Different stories require different types of fine tuning to take them to higher and better levels.
 
Hey, the car needs gas.

Once you know what you want to write, it is the mechanics that get you there. The mechanics are not after thoughts or something to add when editing, its what you use to tell the story.

It's narrowing the words down to only the important things. Forget about any notions of counting words, and think more about does the reader understand what you are trying to tell them.

Think about, are you moving the reader along.

Prose rhythm, are you showing the reader the character’s emotional state; can the reader feel it.

Jason pressed his fingers into her soft breast. Her body jerked from thrust of his straining cock. Again and again he slammed against her yielding body.

How to you use the rhythm of your words to show the emotional state of the characters?
 
Certainly trying. When I don't have writers' block, that is. And when my ADHD doesn't act up too much. Practice, practice, practice. :D
 
BlackSnake said:
Hey, the car needs gas.

Once you know what you want to write, it is the mechanics that get you there. The mechanics are not after thoughts or something to add when editing, its what you use to tell the story.
I'm not sure I understand or agree with your definition of "mechanics."

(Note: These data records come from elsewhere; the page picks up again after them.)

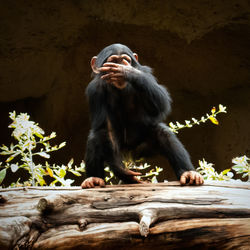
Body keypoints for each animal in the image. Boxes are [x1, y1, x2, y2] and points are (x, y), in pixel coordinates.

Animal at [81, 43, 204, 188]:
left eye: (125, 60)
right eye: (113, 60)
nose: (120, 66)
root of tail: (129, 152)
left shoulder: (146, 74)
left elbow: (160, 104)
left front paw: (127, 72)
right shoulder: (95, 90)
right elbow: (105, 127)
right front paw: (122, 171)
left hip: (145, 147)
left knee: (164, 134)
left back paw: (188, 173)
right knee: (95, 138)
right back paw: (94, 179)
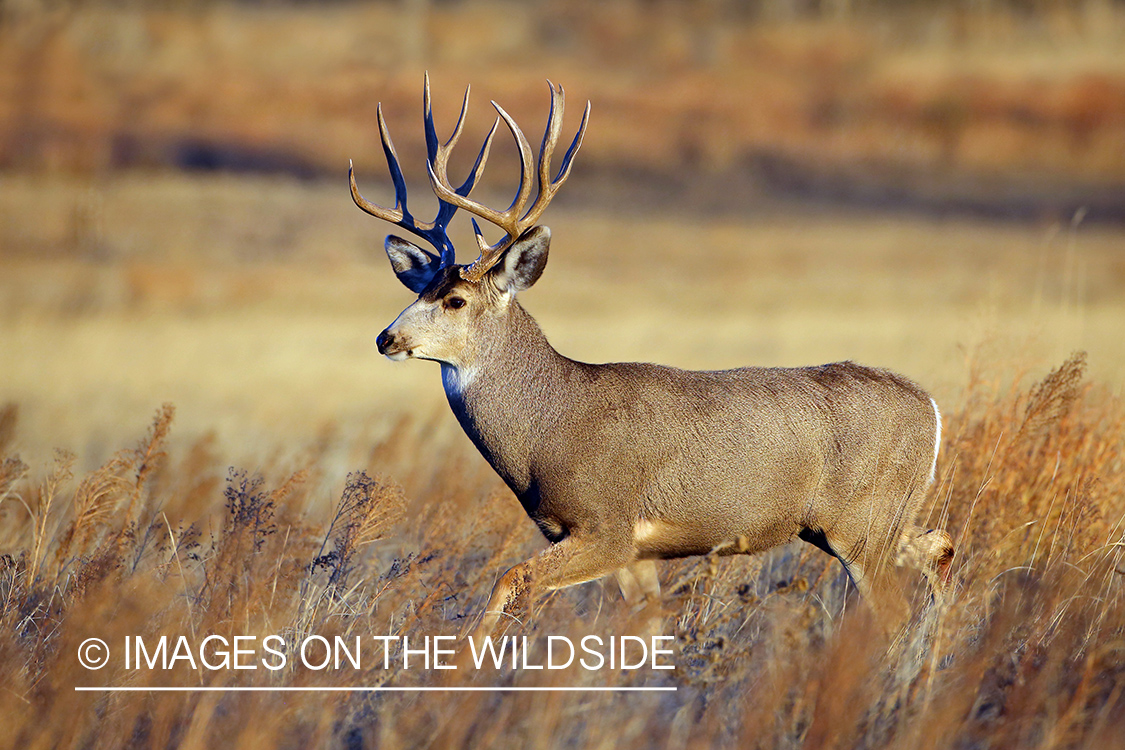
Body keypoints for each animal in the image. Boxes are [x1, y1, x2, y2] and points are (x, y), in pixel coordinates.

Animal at [348, 74, 949, 647]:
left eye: (454, 300)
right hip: (873, 522)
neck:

What exactly ARE you talking about and why make it so enigmatic in definition and description?
 
3113 said:
BlackSnake said:
Once you know what you want to write, it is the mechanics that get you there. The mechanics are not after thoughts or something to add when editing, its what you use to tell the story.

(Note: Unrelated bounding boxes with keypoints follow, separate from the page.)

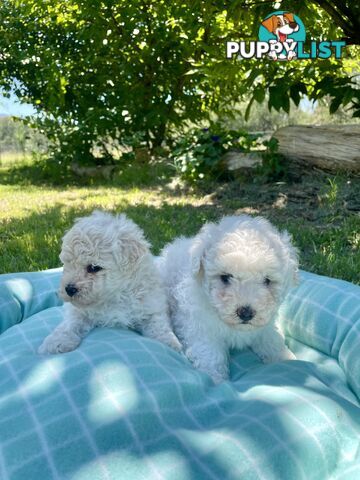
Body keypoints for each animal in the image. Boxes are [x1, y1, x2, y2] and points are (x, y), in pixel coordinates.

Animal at [38, 212, 181, 354]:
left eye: (94, 268)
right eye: (67, 264)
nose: (69, 289)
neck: (114, 297)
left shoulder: (151, 307)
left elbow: (159, 326)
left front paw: (170, 343)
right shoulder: (79, 311)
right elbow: (69, 324)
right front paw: (56, 342)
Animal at [158, 216, 298, 384]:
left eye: (267, 280)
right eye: (225, 277)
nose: (246, 313)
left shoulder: (266, 326)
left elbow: (272, 342)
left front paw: (288, 359)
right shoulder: (201, 329)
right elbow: (210, 355)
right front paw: (216, 380)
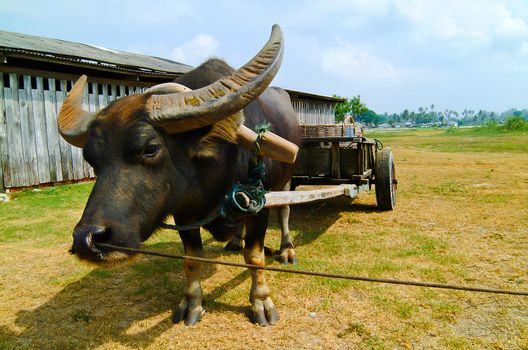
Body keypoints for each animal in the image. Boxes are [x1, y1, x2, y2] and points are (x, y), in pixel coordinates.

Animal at [59, 26, 300, 326]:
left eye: (151, 148)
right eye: (91, 159)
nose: (87, 240)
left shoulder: (260, 205)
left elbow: (255, 257)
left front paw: (261, 302)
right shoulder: (185, 213)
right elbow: (192, 259)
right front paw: (191, 303)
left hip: (286, 181)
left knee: (286, 211)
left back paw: (287, 249)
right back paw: (234, 240)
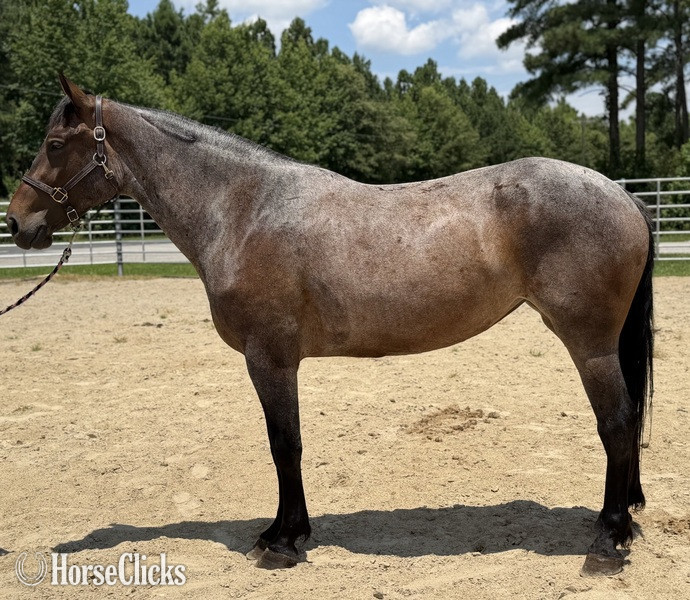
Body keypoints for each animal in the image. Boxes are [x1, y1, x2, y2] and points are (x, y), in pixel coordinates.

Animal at [6, 75, 654, 575]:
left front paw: (282, 541)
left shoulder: (269, 358)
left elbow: (284, 444)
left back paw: (606, 541)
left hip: (590, 344)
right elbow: (286, 445)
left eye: (55, 143)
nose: (16, 223)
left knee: (618, 424)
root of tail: (622, 194)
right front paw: (287, 532)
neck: (243, 208)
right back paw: (620, 526)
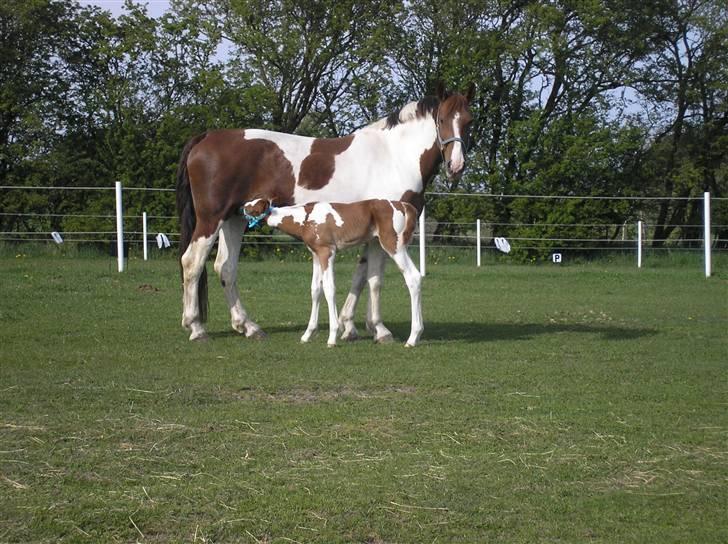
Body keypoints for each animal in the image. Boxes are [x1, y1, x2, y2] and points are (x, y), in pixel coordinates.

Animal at [242, 198, 424, 346]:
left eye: (254, 207)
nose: (242, 207)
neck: (305, 219)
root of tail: (405, 206)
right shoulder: (316, 255)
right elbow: (315, 290)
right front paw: (307, 335)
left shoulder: (327, 252)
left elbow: (329, 289)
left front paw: (332, 337)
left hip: (394, 246)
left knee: (413, 277)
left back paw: (412, 338)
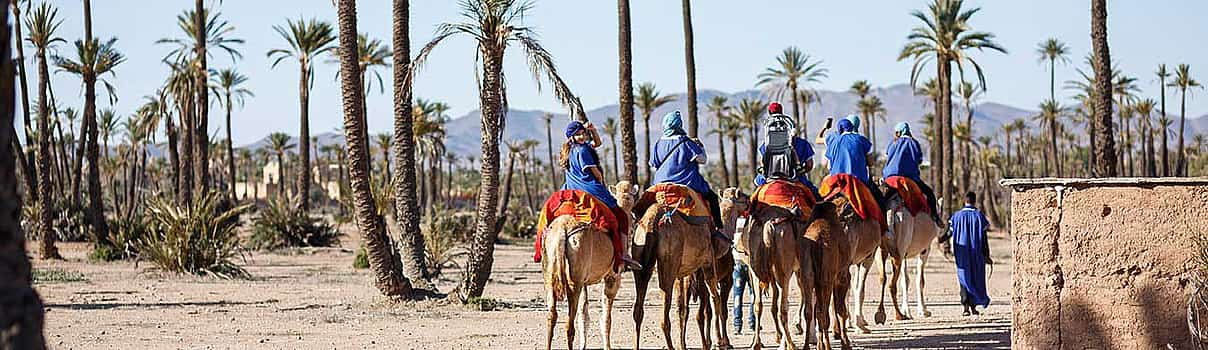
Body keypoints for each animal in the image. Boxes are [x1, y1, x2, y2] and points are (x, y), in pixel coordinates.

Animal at [543, 183, 642, 350]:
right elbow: (606, 318)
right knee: (569, 325)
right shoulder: (612, 277)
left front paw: (583, 346)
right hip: (575, 278)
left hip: (551, 269)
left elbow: (584, 314)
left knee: (552, 315)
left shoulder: (584, 281)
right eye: (630, 197)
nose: (634, 216)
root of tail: (562, 230)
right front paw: (607, 347)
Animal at [632, 183, 724, 350]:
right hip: (669, 262)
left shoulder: (684, 273)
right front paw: (716, 342)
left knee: (638, 310)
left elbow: (683, 307)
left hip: (640, 258)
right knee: (665, 318)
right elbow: (711, 301)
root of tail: (652, 222)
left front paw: (687, 344)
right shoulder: (706, 262)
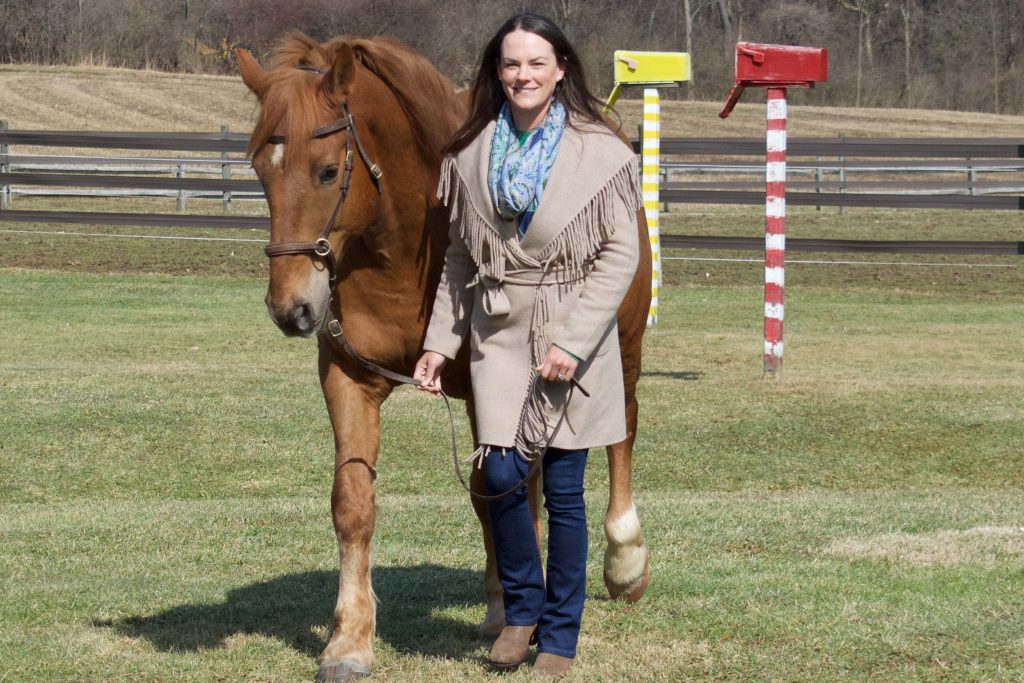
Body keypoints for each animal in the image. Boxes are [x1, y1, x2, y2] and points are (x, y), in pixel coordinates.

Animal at [237, 34, 647, 679]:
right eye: (260, 171)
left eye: (327, 171)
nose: (290, 309)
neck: (401, 250)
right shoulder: (348, 379)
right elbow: (354, 502)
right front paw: (349, 642)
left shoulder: (487, 389)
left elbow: (492, 492)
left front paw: (509, 611)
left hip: (617, 352)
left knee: (620, 433)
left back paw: (623, 562)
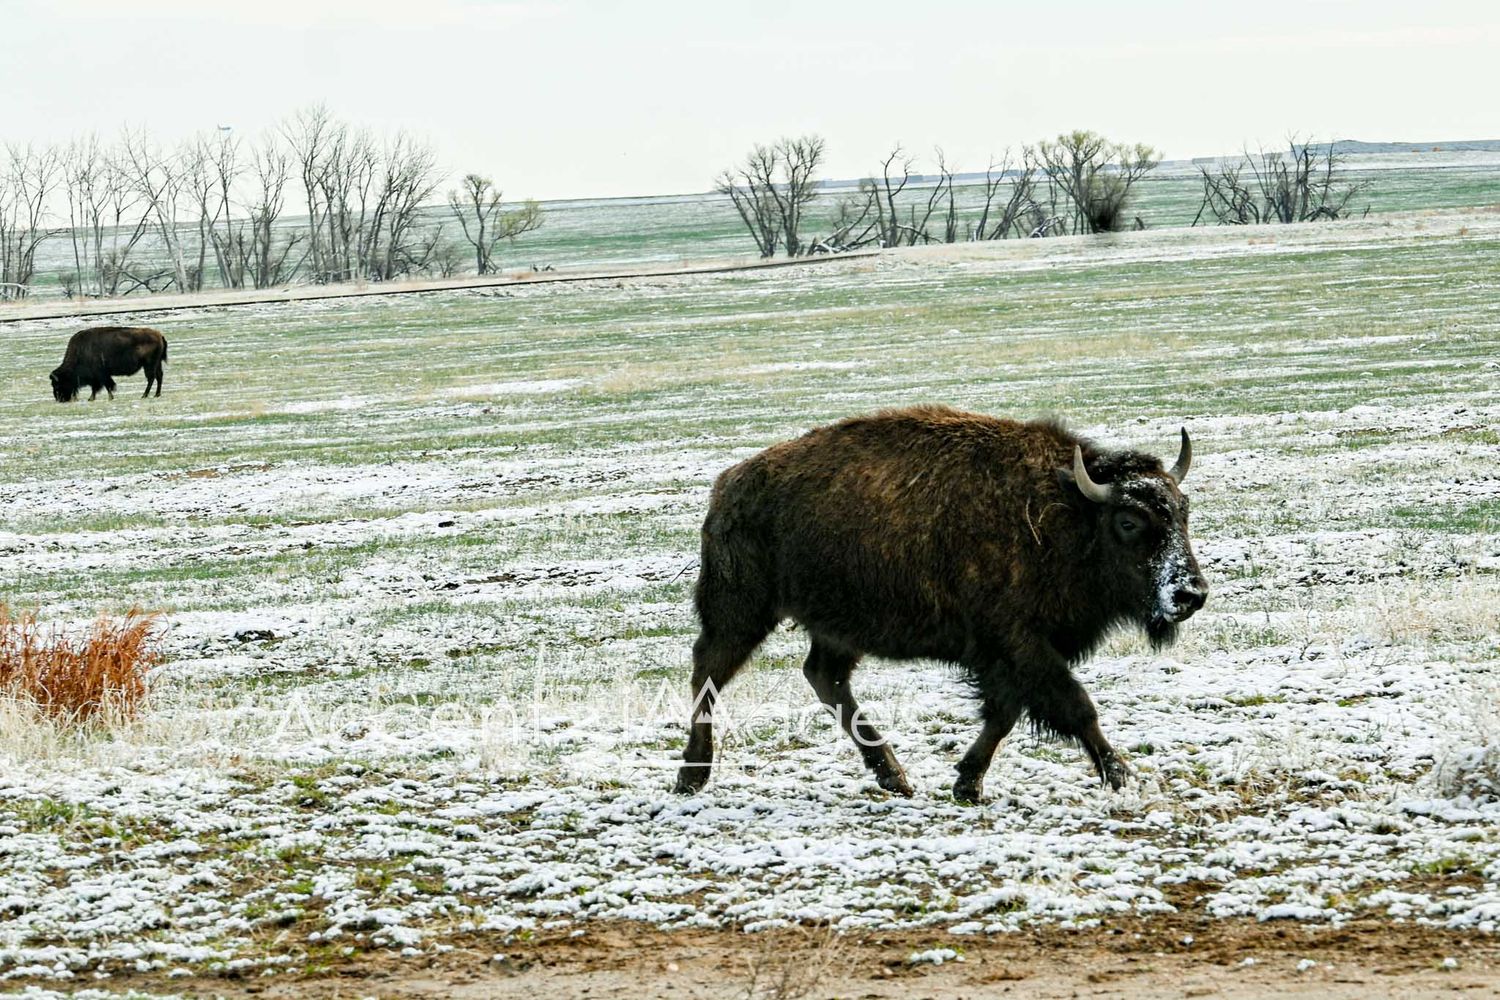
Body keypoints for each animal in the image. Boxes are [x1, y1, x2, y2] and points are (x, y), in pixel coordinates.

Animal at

I'm not sure I understand or agree with your definition of "mechanics."

What exactly ARE you talking about and why make it so enigmatic in definition and description?

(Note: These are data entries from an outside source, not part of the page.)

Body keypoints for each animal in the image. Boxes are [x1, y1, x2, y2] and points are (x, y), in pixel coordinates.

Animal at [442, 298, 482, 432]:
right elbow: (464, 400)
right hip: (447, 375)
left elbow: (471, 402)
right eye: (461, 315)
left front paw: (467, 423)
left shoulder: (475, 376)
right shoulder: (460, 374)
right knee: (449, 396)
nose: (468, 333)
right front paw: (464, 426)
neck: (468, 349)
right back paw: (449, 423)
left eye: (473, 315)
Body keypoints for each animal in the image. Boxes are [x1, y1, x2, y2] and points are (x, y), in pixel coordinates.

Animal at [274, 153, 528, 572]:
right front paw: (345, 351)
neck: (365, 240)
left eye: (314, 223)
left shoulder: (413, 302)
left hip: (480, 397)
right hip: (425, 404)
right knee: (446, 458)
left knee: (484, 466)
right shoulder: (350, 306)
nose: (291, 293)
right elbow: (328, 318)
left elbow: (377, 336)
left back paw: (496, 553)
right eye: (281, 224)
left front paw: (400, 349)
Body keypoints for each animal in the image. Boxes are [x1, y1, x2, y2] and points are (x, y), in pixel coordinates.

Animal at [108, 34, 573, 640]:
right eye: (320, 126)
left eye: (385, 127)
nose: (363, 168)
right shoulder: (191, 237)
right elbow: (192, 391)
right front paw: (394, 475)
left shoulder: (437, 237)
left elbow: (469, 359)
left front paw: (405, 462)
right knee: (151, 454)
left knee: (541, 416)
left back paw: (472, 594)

I don't think BS's definition of the mechanics in the first post is all that enigmatic, just incomplete; There is about a library's worth of other elements that could be included. :p

I think you're both correct about where the mechanics of writing come into the forefront. For me, the tricks and techniques I've learned shape how I write the first draft and then the editing process -- especially comments from others -- teaches me new tricks and techniques to keep in mind for the next effort.

You're also correct that different "mechanics" apply to different stories. For example, the tricks and techniques to writing a good mystery aren't really compatible with writing a humor or slapstick. A style that generates the dark emotions needed for a good horror story isn't the style needed for a light-hearted romance.

Assembling the right palette of style elements -- the mechanics of writing to evoke aspecific mood - before you start writing can at the very least reduce your editing time considerably.
 
I figure if we talk about writing and techniques of writing, then we can become better writers by sharing.

I'm talking about consciously applying the mechanics and seeing their affects. Point out any technique that you found that work in any piece of work. Share with us.

I'm mean, this is the AH. Why not talk about writing?
 
SEVERUSMAX said:
Certainly trying. When I don't have writers' block, that is. And when my ADHD doesn't act up too much. Practice, practice, practice. :D

I got adult ADD bad, but I've learned a few work arounds. Hey, it took a while but I got a college education :D
 
BlackSnake said:
I got adult ADD bad, but I've learned a few work arounds. Hey, it took a while but I got a college education :D

Half of that. Made it 2 years into it, and then it got too expensive to continue. Oh, well. I did learn some things, like I was the sanest guy there. That was an important lesson. Most of my classmates were religious right shitbags. I was a religious conservative to some extent, but not to that extreme.

Back on topic, I just edited and prepared for publication several pages worth of work, so I am taking a breather. Will return to it soon, so don't be surprised. The Muse will call on me shortly.
 
I've got a catfight in chapter 4 of my "Girlfriend" story.

My attempt here was to show fast past action and mood change. It's suppose to be a lesbian action, but I don't know if the story really qualifies pass being girl-girl.

Some advice I followed was to limit "he said/she said" and get on with the story.

Like I said, this is not about feedback its about improving writing skills.

I would love to see where someone else made the same attempt.